Data records

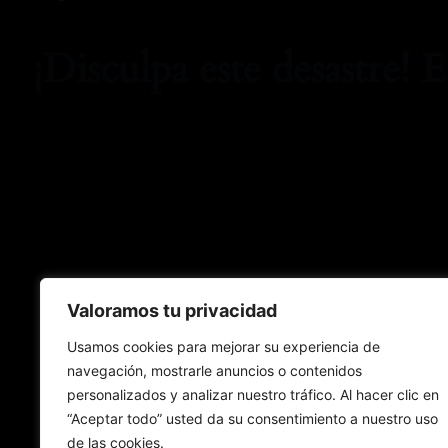
¡Disculpa este desastre! 
Valoramos tu privacidad
Usamos cookies para mejorar su experiencia de
navegación, mostrarle anuncios o contenidos
personalizados y analizar nuestro tráfico. Al hacer clic en
“Aceptar todo” usted da su consentimiento a nuestro uso
de las cookies.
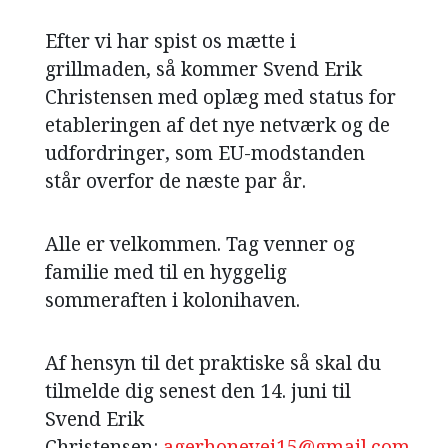
Efter vi har spist os mætte i
grillmaden, så kommer Svend Erik
Christensen med oplæg med status for
etableringen af det nye netværk og de
udfordringer, som EU-modstanden
står overfor de næste par år.
Alle er velkommen. Tag venner og
familie med til en hyggelig
sommeraften i kolonihaven.
Af hensyn til det praktiske så skal du
tilmelde dig senest den 14. juni til
Svend Erik
Christensen:
agerhonevej15@gmail.com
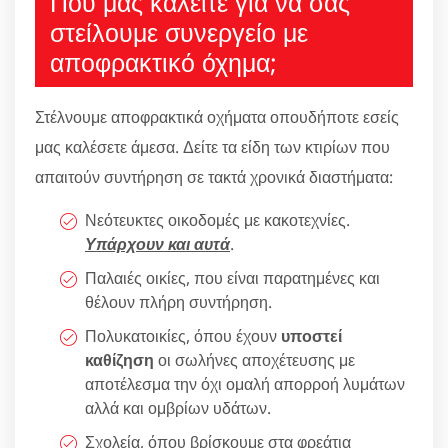
Πού μας καλείτε για να σας
στείλουμε συνεργείο με
αποφρακτικό όχημα;
Στέλνουμε αποφρακτικά οχήματα οπουδήποτε εσείς
μας καλέσετε άμεσα. Δείτε τα είδη των κτιρίων που
απαιτούν συντήρηση σε τακτά χρονικά διαστήματα:
Νεότευκτες οικοδομές με κακοτεχνίες.
Υπάρχουν και αυτά
.
Παλαιές οικίες, που είναι παρατημένες και
θέλουν πλήρη συντήρηση.
Πολυκατοικίες, όπου έχουν
υποστεί
καθίζηση
οι σωλήνες αποχέτευσης με
αποτέλεσμα την όχι ομαλή απορροή λυμάτων
αλλά και ομβρίων υδάτων.
Σχολεία, όπου βρίσκουμε στα φρεάτια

Requirement:
Write out the lines from the one containing "Πού μας καλείτε για να σας" through the one containing "αλλά και ομβρίων υδάτων.", with "Παλαιές οικίες" changed to "Παλιά σπίτια" and everything else left as it is.

Response box:
Πού μας καλείτε για να σας
στείλουμε συνεργείο με
αποφρακτικό όχημα;
Στέλνουμε αποφρακτικά οχήματα οπουδήποτε εσείς
μας καλέσετε άμεσα. Δείτε τα είδη των κτιρίων που
απαιτούν συντήρηση σε τακτά χρονικά διαστήματα:
Νεότευκτες οικοδομές με κακοτεχνίες.
Υπάρχουν και αυτά
.
Παλιά σπίτια, που είναι παρατημένες και
θέλουν πλήρη συντήρηση.
Πολυκατοικίες, όπου έχουν
υποστεί
καθίζηση
οι σωλήνες αποχέτευσης με
αποτέλεσμα την όχι ομαλή απορροή λυμάτων
αλλά και ομβρίων υδάτων.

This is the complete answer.